Saturday, June 20, 2015

Review: "The Fight" by Norman Mailer


I re-read the introduction Dave Eggers wrote for Norman Mailer’s The Executioner’s Song, and he says something that informs quite a bit about Mailer’s The Fight, an account of the famous Ali/Foreman fight in 1974, the “Rumble in the Jungle”. He says, of The Executioner’s Song, that it has nothing in common with the persona that Mailer built around himself and his writing life. That persona, while absent from that great, monumental book, is all too prevalent here, with the fight itself being little more than a backdrop for Mailer to talk about himself, and how, in some way, he is like both Ali and Foreman. Luckily, this book is nowhere near 1000 pages, being little more than an experiment in self-reflective sports writing that could have been done better by a writer who wasn’t as obsessed with himself as Mailer was.
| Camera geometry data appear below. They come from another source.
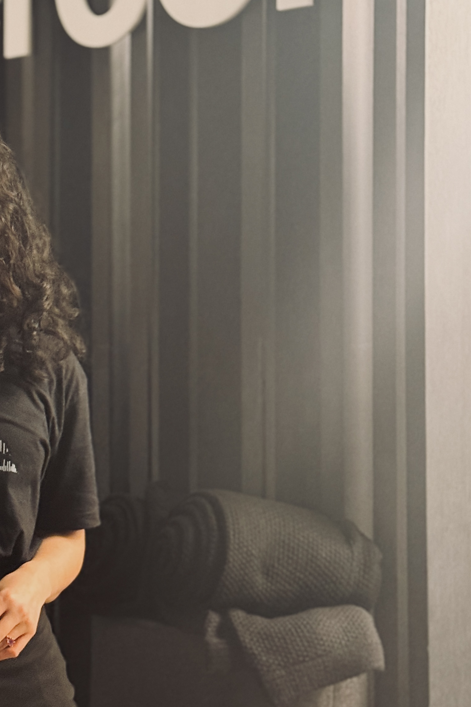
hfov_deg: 15.8
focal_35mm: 85
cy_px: 297
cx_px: 21
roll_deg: -2.5
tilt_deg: +2.2
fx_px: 1668
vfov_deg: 23.9
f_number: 1.78
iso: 400
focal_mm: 6.76
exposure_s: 1/40
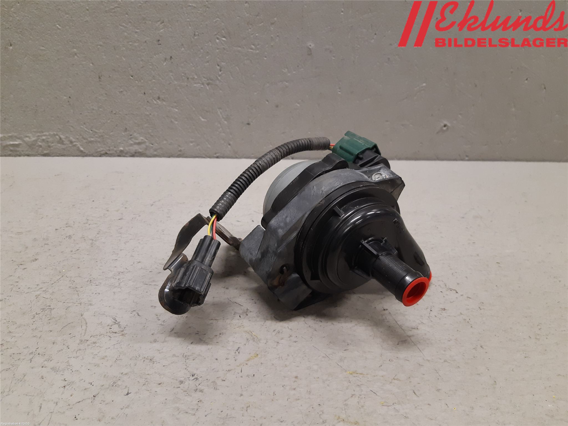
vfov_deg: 53.1
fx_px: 427
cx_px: 284
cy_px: 213
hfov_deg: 67.3
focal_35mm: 26
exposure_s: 1/50
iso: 160
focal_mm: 3.93
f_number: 1.7
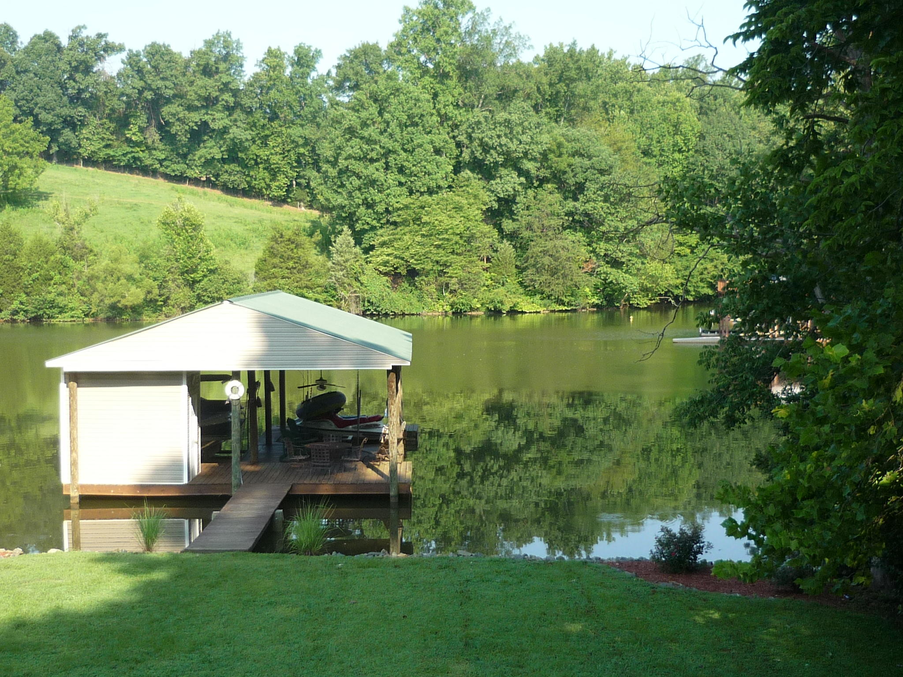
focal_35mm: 50
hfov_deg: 38.2
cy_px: 338
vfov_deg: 29.1
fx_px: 1304
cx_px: 452
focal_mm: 5.5
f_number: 2.8
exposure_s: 1/400
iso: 100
The setup of the book is quite simple: Mailer travels to Zaire to cover the sport, and uses his celebrity status to get in depth coverage of the events leading up to the fight, from training and sparring sessions with both fighters back in the states, and Ali’s trash talking poetry, while also talking to the people around each man, like Ali’s trainer Bundini Brown, a volatile, entertaining person, President of Zaire Mobutu , who sees the fight as a showcase of black honor, and Don King, whose first big promoting gig was this one. There are some entertaining moments, like when Mailer is talking with Don King about the books he read in prison, all with a mispronunciation of Nietzsche that had me rolling, and anytime Bundini Brown talks to Mailer about blackness. But it gets old pretty fast, as the actual fight is one of the least interesting parts of the book. I a lot of people try to discredit Mailer, since his views and behavior is very archaic right now, but he has written some great books that can’t be ignored or dismissed. But this is not one of them.